What is required – In the stretch from the start of the listing through the line containing "For every layout", change "layout element" to "layout item" and leave every other word as it is.

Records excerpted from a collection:
Begin
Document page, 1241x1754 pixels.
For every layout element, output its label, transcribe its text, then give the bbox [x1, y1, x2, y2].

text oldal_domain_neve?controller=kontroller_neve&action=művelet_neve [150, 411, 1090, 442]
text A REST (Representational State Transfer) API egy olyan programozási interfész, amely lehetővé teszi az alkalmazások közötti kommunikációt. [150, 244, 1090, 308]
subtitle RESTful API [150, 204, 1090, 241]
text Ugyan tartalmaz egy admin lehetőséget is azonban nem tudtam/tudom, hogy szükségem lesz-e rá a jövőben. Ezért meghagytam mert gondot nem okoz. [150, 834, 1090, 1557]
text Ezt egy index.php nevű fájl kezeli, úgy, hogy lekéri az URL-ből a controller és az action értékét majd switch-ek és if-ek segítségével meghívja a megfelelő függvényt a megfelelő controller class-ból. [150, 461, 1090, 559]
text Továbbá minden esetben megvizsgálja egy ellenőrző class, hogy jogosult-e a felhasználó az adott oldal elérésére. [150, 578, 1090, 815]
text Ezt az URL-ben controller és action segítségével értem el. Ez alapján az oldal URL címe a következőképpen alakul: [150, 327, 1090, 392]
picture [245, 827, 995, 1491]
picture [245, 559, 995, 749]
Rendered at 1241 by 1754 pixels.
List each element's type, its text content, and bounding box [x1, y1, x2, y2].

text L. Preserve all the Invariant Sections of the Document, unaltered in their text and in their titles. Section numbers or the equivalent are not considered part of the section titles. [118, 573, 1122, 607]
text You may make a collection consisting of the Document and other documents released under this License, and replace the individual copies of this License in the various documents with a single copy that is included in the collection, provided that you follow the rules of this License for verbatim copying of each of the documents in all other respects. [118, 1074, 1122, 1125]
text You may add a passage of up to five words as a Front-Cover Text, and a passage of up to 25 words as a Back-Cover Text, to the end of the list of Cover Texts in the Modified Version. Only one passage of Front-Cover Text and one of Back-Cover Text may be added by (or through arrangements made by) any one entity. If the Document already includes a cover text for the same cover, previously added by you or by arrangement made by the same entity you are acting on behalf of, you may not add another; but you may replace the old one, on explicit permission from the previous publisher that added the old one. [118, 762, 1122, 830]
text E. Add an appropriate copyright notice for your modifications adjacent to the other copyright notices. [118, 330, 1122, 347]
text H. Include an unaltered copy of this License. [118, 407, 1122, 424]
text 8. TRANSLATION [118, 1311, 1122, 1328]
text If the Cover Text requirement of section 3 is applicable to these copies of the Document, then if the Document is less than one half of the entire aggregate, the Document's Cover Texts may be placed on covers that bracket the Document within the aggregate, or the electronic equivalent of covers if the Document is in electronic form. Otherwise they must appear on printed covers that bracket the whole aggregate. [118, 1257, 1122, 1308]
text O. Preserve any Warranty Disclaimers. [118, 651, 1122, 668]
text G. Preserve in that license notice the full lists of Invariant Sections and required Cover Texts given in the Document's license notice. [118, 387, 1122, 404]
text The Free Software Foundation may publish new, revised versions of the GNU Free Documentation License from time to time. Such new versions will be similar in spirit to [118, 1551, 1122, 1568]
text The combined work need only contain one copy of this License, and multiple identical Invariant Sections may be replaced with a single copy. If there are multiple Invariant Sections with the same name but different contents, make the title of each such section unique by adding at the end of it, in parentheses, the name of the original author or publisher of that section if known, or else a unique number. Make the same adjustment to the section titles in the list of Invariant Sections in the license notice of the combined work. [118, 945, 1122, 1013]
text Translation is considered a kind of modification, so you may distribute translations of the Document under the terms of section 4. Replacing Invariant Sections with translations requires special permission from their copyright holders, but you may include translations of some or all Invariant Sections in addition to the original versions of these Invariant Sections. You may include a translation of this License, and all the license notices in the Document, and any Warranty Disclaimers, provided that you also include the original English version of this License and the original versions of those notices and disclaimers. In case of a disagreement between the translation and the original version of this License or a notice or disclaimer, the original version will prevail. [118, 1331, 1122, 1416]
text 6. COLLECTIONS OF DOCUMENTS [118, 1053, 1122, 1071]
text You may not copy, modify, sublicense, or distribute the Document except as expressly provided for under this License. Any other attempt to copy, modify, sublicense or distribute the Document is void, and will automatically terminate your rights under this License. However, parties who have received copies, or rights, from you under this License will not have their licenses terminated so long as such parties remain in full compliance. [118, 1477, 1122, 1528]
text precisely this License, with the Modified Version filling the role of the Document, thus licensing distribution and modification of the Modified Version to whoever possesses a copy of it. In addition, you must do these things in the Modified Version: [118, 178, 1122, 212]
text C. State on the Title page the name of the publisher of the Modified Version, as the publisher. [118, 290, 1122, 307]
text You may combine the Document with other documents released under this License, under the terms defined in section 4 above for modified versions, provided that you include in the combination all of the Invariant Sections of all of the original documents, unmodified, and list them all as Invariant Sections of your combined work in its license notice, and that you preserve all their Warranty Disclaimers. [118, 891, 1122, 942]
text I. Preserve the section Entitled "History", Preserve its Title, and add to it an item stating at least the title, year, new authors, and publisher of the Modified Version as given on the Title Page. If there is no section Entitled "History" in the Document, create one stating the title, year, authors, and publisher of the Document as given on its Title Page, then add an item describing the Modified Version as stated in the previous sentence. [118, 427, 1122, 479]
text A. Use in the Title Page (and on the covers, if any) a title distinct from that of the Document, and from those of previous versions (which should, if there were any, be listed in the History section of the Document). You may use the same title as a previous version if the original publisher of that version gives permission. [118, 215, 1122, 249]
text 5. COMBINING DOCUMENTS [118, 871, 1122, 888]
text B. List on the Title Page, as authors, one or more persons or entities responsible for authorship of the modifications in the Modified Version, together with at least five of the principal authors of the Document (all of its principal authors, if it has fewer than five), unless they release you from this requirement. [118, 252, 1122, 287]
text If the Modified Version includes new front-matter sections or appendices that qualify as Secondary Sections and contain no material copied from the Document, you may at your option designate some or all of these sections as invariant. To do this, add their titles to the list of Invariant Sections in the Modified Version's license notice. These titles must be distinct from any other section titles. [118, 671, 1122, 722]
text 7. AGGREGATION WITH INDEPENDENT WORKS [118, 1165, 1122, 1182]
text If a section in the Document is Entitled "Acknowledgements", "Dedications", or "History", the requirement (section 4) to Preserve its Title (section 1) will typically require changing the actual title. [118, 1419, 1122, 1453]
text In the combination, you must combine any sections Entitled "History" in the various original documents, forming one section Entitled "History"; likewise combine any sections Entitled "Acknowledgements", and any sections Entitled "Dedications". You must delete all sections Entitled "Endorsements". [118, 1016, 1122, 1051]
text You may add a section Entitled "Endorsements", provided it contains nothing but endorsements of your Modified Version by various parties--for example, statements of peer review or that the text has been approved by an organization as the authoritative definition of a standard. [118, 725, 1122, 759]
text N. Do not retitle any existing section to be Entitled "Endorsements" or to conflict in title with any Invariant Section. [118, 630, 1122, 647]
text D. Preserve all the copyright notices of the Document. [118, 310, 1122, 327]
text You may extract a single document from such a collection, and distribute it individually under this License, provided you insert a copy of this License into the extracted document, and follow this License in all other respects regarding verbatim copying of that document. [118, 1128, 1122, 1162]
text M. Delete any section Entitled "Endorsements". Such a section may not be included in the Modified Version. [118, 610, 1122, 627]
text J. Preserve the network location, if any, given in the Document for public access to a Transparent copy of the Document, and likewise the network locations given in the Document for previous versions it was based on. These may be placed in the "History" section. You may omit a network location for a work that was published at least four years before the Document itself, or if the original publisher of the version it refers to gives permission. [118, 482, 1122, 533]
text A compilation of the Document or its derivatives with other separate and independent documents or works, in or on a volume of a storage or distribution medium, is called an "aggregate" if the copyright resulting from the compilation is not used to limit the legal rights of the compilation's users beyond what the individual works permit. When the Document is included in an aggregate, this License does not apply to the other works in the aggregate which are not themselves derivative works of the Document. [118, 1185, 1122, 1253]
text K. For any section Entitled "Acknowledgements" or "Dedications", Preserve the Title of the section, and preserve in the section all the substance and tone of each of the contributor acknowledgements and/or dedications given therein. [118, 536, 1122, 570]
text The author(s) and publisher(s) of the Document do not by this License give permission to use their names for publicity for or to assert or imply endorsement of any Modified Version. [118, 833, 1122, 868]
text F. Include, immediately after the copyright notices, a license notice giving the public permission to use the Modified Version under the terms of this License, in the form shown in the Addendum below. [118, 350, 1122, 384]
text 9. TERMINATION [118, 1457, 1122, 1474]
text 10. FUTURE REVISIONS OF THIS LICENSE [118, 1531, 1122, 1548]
End
Written response –
Document page, 1241x1754 pixels.
For every layout item, output its label, transcribe its text, then give the bbox [x1, y1, x2, y2].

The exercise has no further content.